In Bangladesh, BRAC tested an indexed contingent loan for trusted microfinance borrowers designed to convey all the benefits of insurance but without the up-front cost. Families who were told they would have access to the emergency loan planted about 25 percent more rice than households who were not offered the loan. Families who did not suffer any flood losses produced about 33 percent more from their crops.
Figure 1: This figure represents the impacts of an intervention in Mozambique and Tanzania that paired drought-tolerant maize seeds with index insurance providing seed replacements after severe yield losses. In a sequence of years that range from normal to severe drought, the impact of the intervention was significant and show the effects of Resilience+. Yield gains are relative to control-group yields for the type of year shown.

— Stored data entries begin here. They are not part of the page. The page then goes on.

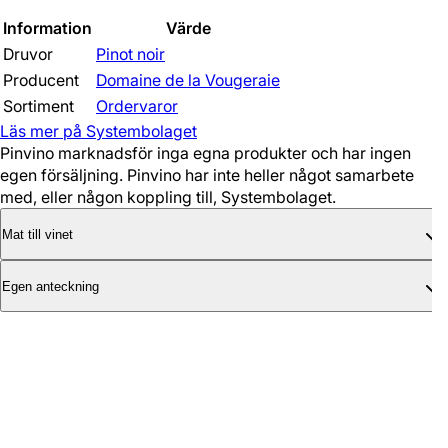
Information
Värde
Druvor
Pinot noir
Producent
Domaine de la Vougeraie
Sortiment
Ordervaror
Läs mer på Systembolaget
Pinvino marknadsför inga egna produkter och har ingen
egen försäljning. Pinvino har inte heller något samarbete
med, eller någon koppling till, Systembolaget.
Mat till vinet
Egen anteckning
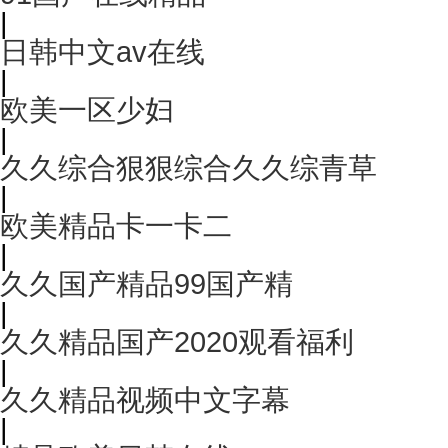
|
日韩中文av在线
|
欧美一区少妇
|
久久综合狠狠综合久久综青草
|
欧美精品卡一卡二
|
久久国产精品99国产精
|
久久精品国产2020观看福利
|
久久精品视频中文字幕
|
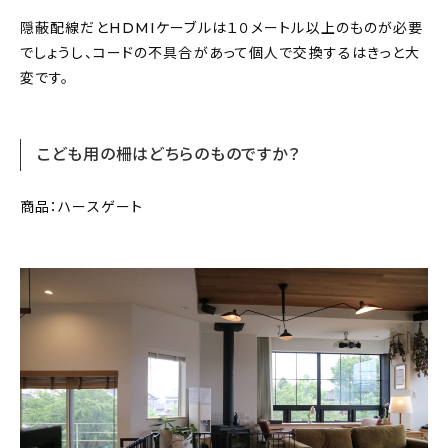
隠蔽配線だとHDMIケーブルは１０メートル以上のものが必要
でしょうし、コードの不具合があって個人で交換するはきっと大
変です。
こども用の柵はどちらのものですか？
商品：ハースゲート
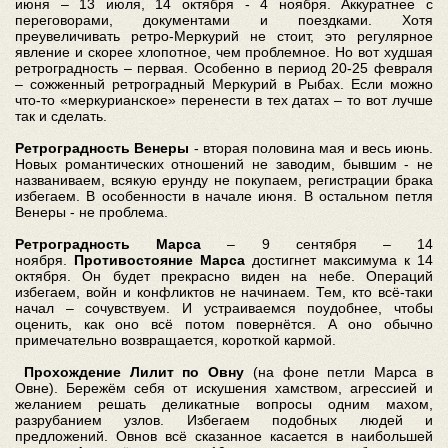
июня – 13 июля, 14 октября - 4 ноября. Аккуратнее с
переговорами, документами и поездками. Хотя
преувеличивать ретро-Меркурий не стоит, это регулярное
явление и скорее хлопотное, чем проблемное. Но вот худшая
ретроградность – первая. Особенно в период 20-25 февраля
– сожженный ретроградный Меркурий в Рыбах. Если можно
что-то «меркурианское» перенести в тех датах – то вот лучше
так и сделать.
Ретроградность Венеры
- вторая половина мая и весь июнь.
Новых романтических отношений не заводим, бывшим - не
названиваем, всякую ерунду не покупаем, регистрации брака
избегаем. В особенности в начале июня. В остальном петля
Венеры - не проблема.
Ретроградность Марса
– 9 сентября – 14
ноября.
Противостояние Марса
достигнет максимума к 14
октября. Он будет прекрасно виден на небе. Операций
избегаем, войн и конфликтов не начинаем. Тем, кто всё-таки
начал – сочувствуем. И устраиваемся поудобнее, чтобы
оценить, как оно всё потом повернётся. А оно обычно
примечательно возвращается, короткой кармой.
Прохождение Лилит по Овну
(на фоне петли Марса в
Овне). Бережём себя от искушения хамством, агрессией и
желанием решать деликатные вопросы одним махом,
разрубанием узлов. Избегаем подобных людей и
предложений. Овнов всё сказанное касается в наибольшей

Most recently, a project in Mozambique and Tanzania bundled CIMMYT drought-tolerant maize seeds with index insurance for a seed-replacement guarantee. Farmers who purchased the insured seeds had 12 percent higher yields in normal years. In the year after severe drought and seed replacements, these farmers nearly doubled their investments in improved seeds and realized yields double those of their neighbors who lacked access to the guaranteed seeds and who also struggled to return to their pre-drought level of productivity.
Risk Management and Resilience+ at Scale
An approach to development focused on risk itself could shift how nations and the broader development community address disaster recovery. Research from the National Academies of Science found that the sharp increase in economic damages from natural disasters have been caused by more frequent extreme disasters like Cyclones Idai and Kenneth that ravaged Mozambique in 2019, tragedies that left the international aid community scrambling to provide emergency aid.

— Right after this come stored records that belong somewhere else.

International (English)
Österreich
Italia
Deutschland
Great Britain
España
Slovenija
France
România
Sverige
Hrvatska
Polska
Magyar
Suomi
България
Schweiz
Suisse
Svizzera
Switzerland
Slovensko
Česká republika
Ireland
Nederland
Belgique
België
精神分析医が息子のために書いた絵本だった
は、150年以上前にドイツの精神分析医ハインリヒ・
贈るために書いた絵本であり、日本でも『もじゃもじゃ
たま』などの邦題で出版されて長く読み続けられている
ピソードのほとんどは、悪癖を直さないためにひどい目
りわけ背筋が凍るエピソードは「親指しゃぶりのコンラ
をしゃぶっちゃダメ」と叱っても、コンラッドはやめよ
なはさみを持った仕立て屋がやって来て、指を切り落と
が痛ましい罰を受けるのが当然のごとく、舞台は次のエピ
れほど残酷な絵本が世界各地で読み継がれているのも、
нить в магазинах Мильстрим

Humanitarian aid is critical in these kinds of disasters, but it is by no means certain that sufficient aid will arrive when it is needed. A better model than persistent and growing budgets for humanitarian aid would be to scale Resilience+ so families have the opportunity to increase their incomes in good years while having reliable tools to manage their own losses in a disaster. Scaling this approach would extend the reach of social protection budgets by keeping families at the edge from falling into poverty while providing a ladder up for families who are already poor.
In research I conducted with Kansas State University economist Sarah Janzen, we used advanced economic modeling to predict how well different social protection programs can address poverty in the face of climate change. We found that a resilience-focused approach to social protection that includes insurance is the only sustainable way to manage poverty in the long-term. In particular, we found that the only way to reduce poverty rates in the long-term is to also target households who are at risk of poverty. We are now testing these ideas in a large-scale pilot in northern Kenya.

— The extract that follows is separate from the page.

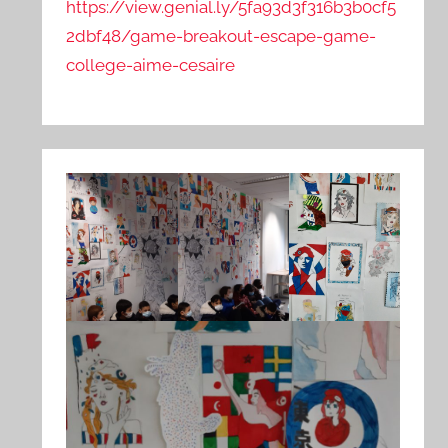
https://view.genial.ly/5fa93d3f316b3b0cf5
2dbf48/game-breakout-escape-game-
college-aime-cesaire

Resilience and Resilience+ in Development Policy
Nearly two years ago, USAID reorganized to focus on supporting a journey to self-reliance for host countries. This included a new Bureau for Resilience and Food Security to strengthen support for building resilient communities and countries. Elevating resilience has become central to USAID development efforts. While resilience to shocks and stressors is critical, the bigger opportunity is when individual families can get themselves onto the path to higher incomes.
With Resilience+, families benefit in two ways. First, a reliable tool to manage risk provides a buffer against losses. Second, when a family no longer needs to save every penny to prepare for a disaster, they instead make productive investments that improve their assets and income far above where they began. This virtuous circle of investment and gains can quickly become self-reinforcing. That is the potential of Resilience+ and the reason we pursue risk management innovations to reduce poverty and spur agricultural growth.